To be done:
- a) In the Mac forum thread, rewrite the passage that begins at "I have a five" and stops after "Windows XP poorly.", switching "iBook" to "PowerBook".
- b) In the Mac forum thread, why does Headrush doubt that a new OS X version will soon require newer hardware? Answer in one to three sentences.
- c) Continue the Mac forum thread from its final post.

Quoted text:
========

# Interested Convert...



## chris_sam88 (Feb 24, 2007)

Ok guys. MIGHT be buying a Mac, so tell me, simply, what is the biggest drawback you guys face with a Mac and the biggest advantage. Is it hard to be a Mac user in a PC world? Just that. Although the website says quite a bit and the adverts help (hands down hilarious), i want real user opinions.
Thanks


----------



## Headrush (Feb 9, 2005)

Is it hard in a PC world, no. There isn't really anything you can do in Windows you can't in Mac OS X.

I was a big Mac user in the 7.x-8.x days, and made the jump to Linux after that for many years. I have recently come back to OS X. OS X has all the power I had in Linux, but a much better/cleaner user interface. 

Your biggest issue will be buying hardware from manufacturers that use Windows only proprietary drivers. (When not needed/Open standards exist)
Then again, most Macs have almost everything you will ever need built in.


----------



## chris_sam88 (Feb 24, 2007)

how long do you think a Mac can last before you have to upgrade it? Ya know, like when a new version of OS X comes out, how much more processing power would be needed? Would a Mac's lifespan run out fast?


----------



## Headrush (Feb 9, 2005)

chris_sam88 said:


> how long do you think a Mac can last before you have to upgrade it? Ya know, like when a new version of OS X comes out, how much more processing power would be needed? Would a Mac's lifespan run out fast?


Indefinitely.
I highly doubt you will see a Vista type upgrade where you need newer hardware anytime soon. If history is any indicator, OS X performance has increased with the last several versions on the same hardware.


----------



## Pensacola Tiger (Apr 23, 2006)

chris_sam88 said:


> how long do you think a Mac can last before you have to upgrade it? Ya know, like when a new version of OS X comes out, how much more processing power would be needed? Would a Mac's lifespan run out fast?


I have a five year old 600 Mhz G3 iBook which runs OS X 10.4 (Tiger) very well. In comparison, there are few, if any, one year old Windows PCs that are capable of running Vista well at all, and most five year old Windows PCs run Windows XP poorly.

I would expect any Mac you buy new today to last at least Until 2012. Just max out the memory.


----------



## VegasACF (May 27, 2005)

In addition to the above testimonials, I would hasten to add that even if there is a quantum leap that is incompatible with an older model of computer this doesn't make the computer obsolete. You just have to keep in mind the capabilities of such a machine as time progresses.

========

Supplied information:
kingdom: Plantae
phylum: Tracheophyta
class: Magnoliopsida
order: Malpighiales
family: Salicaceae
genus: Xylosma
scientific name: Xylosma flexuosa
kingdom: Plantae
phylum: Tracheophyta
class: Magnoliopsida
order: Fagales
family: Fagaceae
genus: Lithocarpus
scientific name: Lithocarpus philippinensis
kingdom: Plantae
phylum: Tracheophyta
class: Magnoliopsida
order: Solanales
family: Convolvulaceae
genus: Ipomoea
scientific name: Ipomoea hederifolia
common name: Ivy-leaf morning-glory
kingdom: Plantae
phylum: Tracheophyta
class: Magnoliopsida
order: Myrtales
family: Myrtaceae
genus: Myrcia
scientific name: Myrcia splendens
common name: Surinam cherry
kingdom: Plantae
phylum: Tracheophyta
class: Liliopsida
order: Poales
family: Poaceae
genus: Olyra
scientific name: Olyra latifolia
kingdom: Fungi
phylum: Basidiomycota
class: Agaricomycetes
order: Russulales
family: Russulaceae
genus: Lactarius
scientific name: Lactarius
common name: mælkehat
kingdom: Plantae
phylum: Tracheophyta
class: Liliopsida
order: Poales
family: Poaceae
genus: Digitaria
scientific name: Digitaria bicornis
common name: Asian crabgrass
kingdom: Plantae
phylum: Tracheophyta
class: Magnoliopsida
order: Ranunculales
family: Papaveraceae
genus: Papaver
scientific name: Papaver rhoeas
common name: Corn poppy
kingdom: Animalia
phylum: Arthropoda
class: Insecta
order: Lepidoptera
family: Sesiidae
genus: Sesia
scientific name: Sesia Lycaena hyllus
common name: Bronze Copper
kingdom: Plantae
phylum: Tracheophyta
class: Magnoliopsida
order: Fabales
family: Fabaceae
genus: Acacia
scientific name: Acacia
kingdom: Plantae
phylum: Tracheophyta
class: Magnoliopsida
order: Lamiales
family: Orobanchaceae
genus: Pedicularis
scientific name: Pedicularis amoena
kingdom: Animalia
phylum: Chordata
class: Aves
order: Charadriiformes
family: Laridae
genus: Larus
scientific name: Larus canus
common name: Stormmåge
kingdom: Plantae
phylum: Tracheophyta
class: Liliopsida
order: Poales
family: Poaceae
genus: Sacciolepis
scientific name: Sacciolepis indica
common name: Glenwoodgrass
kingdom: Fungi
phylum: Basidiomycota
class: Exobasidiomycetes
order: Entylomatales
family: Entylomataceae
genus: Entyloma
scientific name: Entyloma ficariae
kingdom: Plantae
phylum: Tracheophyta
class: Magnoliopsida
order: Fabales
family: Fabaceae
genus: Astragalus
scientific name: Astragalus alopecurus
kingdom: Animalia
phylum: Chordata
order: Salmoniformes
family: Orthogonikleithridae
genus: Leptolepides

========

Per-task outputs:
- a)
I have a five year old 600 Mhz G3 PowerBook which runs OS X 10.4 (Tiger) very well. In comparison, there are few, if any, one year old Windows PCs that are capable of running Vista well at all, and most five year old Windows PCs run Windows XP poorly.

- b) Headrush relies on history: over the last several versions of OS X, performance has improved on the same hardware. For that reason, Headrush doubts there will be a Vista-style upgrade that needs newer hardware anytime soon.

- c)
I have a PowerBook 520c (that's a 25 MHz 68LC040 processor, circa 1993, mind you), that still makes for a great MIDI sequencer. 

I have a 9600/300 (with a 450 MHz G3 CPU upgrade), circa 1996, that, of course is a great MIDI platform, but also runs OS 9.X and pre-Mac OS X applications without problems.

I have a G4 867 DP MDD that is the host machine for my (admittedly, 10-year-old, but still quite capable) Pro Tools Mix Plus TDM system. It can record 24 tracks simultaneously without blinking, will playback several times that many, and is rock solid in OS 9.2.2 or X 10.4.8.

I have a PowerBook G4 15" 1.33 GHz that I use for a variety of uses.

My newest, a MacBook Pro 15.4" 2 GHz that is screaming fast, and runs Mac OS X and Windows XP with nary a hiccup. 

I also have older machines that are still up and running, but once you get slower than a 25 MHz machine you're pretty much talking about a museum piece. Still, it's fun to boot up the 128k from 1984 and watch people's jaws drop that it still chugs along. We've come a long way.

What I'm attempting to show you, though, is that these machines are well-built, and will last as long as you treat them well. They may eventually be too slow to keep up with the new uses and applications that always find their ways to the computing world, but that doesn't mean they will suddenly cease to do that which they've always done for you.


----------



## shyataroo (Oct 6, 2006)

Apple controls the software and the hardware so they work better with each other.


----------



## MSM Hobbes (Apr 23, 2004)

Biggest drawback is the lack of some specific s/w programs, or ones that are no longer made that are only viable via Apple Classic.

However, besides that [which is not really that large of a drawback, given ability of Intel Mac's to run Windows, etc. via BootCamp and/or Parallels, and/or other similar programs], the advantages by far outweigh the negs, IMHO.

Best of luck.

[owner of 3 month old 24" C2D iMac and C2D MB]


----------



## serophi2513 (Mar 10, 2006)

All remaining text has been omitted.